#### Passage provided ####

Friday, March 19, 2010

Most Impatient Person Award

That award should be given to me. I absolutely hate waiting. It's almost unfair how impatient I am. For example, I'm currently annoyed that my boyfriend is taking over an hour and a half to text me back, but one time I didn't get back to him for over two hours and he didn't mind at all. Usually when he takes a while to get back to me it's because he's doing something important for school or with his family and I make myself look like a bitch. =/

The other day, the senior class at my school went on a retreat. In one of the activities, we had to wear a blindfold while 5 students walked around and tapped our heads if we showed whatever quality/trait/characteristic a teacher called out. One person said I was patient. I have no idea who said this, but I would like to know just so I could go up to this person and say, "You are sorely mistaken."

Those close to me agree I'm not the most patient person. I have a short attention span (in my opinion), I can't sit still, I can't wait for practically two seconds, and I have the temper of a middle-aged man with three kids (i.e. my father).


Allow me to get a little religious with this. January was not a good month for me.* Like I said, I was feeling cynical and hopeless. I was about ready to give up on life. See, I've been spoiled my whole life, including with God's grace; there have been times where I would pray to God to help me through whatever situation I was in and the next day, everything was okay. But now I was getting impatient. I said several times that I gave up and I was sick of waiting. I was giving up hope that God would get me out of this any time soon.

However, I soon did get out of that mess I was in. I was so much happier and had renewed faith in God. Sometimes now I wonder why I ever doubted Him in the first place.

Which brings me back to my impatience. My being so spoiled my whole life made me unable to handle hard situations. The whole month was a learning experience for me. I realized that there will be tough times for me to go through and I'll have to get used to it. And I must always keep in mind that God is looking out for me.

#### Information ####

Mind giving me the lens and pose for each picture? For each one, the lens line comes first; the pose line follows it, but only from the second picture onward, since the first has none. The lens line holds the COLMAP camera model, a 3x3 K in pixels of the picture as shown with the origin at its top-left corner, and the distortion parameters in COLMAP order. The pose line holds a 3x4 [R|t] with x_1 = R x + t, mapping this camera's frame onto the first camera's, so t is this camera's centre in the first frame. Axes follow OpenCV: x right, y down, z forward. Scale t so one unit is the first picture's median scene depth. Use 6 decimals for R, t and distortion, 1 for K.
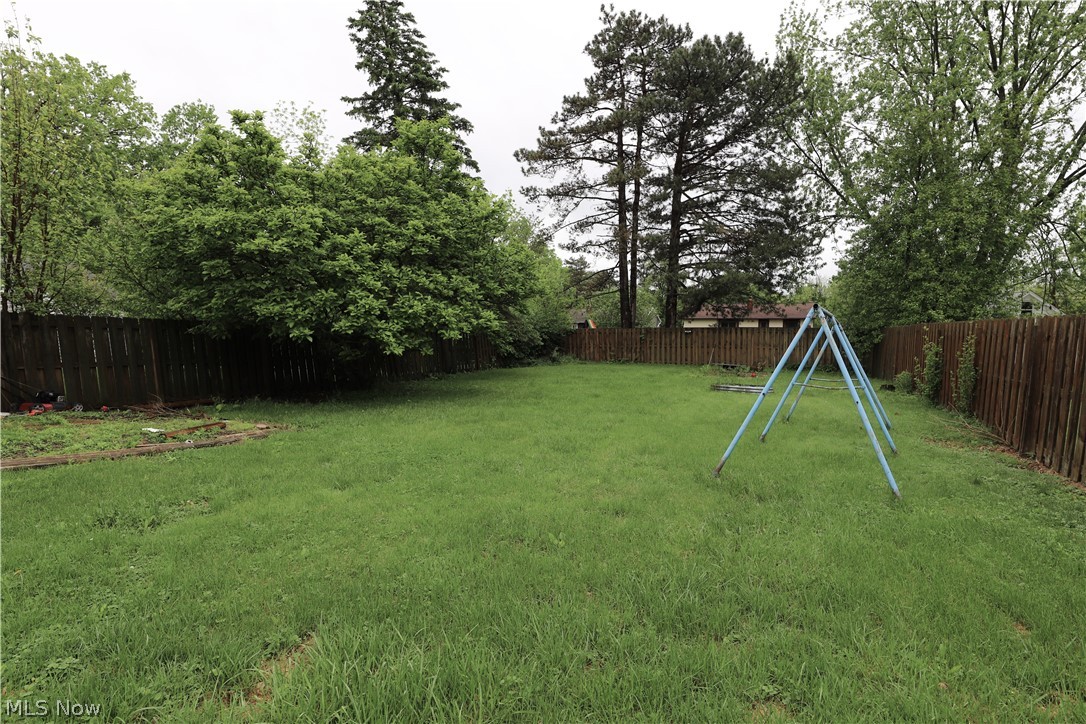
lens RADIAL K [[542.9, 0, 543.0], [0, 542.9, 362.0], [0, 0, 1]] dist [0.001612, 0.000243]
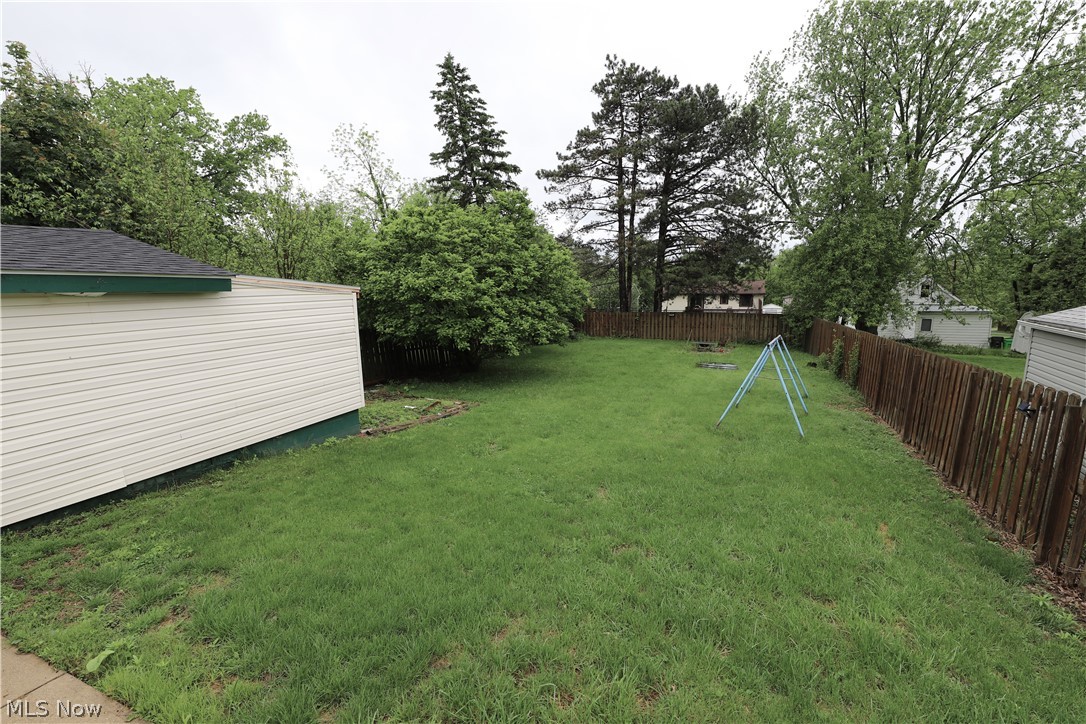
lens RADIAL K [[473.2, 0, 543.0], [0, 473.2, 362.0], [0, 0, 1]] dist [0.000147, -0.000104]
pose [[0.999514, -0.010844, 0.029219, -0.089078], [0.008299, 0.996272, 0.085865, -0.045489], [-0.030041, -0.085581, 0.995878, -0.168307]]
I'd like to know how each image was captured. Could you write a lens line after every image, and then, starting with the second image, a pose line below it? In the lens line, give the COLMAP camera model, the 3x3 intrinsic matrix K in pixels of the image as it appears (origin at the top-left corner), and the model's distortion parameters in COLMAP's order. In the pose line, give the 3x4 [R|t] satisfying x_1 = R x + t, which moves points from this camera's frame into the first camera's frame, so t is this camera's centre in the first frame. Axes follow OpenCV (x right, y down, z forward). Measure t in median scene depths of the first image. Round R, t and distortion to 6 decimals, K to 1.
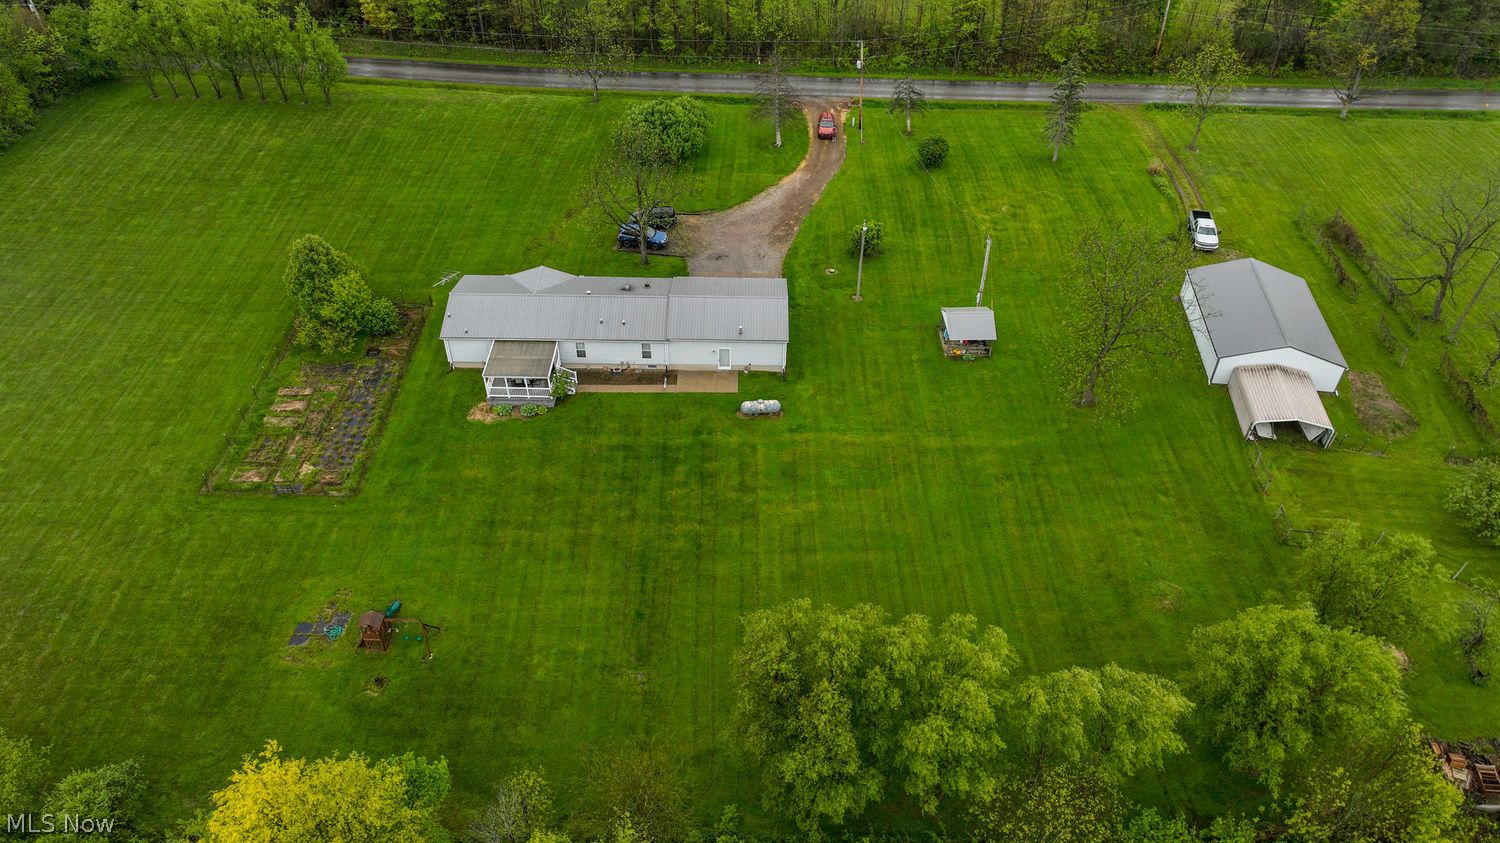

####

* **Goal of the exercise**: Retype the portion of the blog post about impatience starting with "Those close to" and going on through "(i.e. my father).".

* **Written solution**:
Those close to me agree I'm not the most patient person. I have a short attention span (in my opinion), I can't sit still, I can't wait for practically two seconds, and I have the temper of a middle-aged man with three kids (i.e. my father).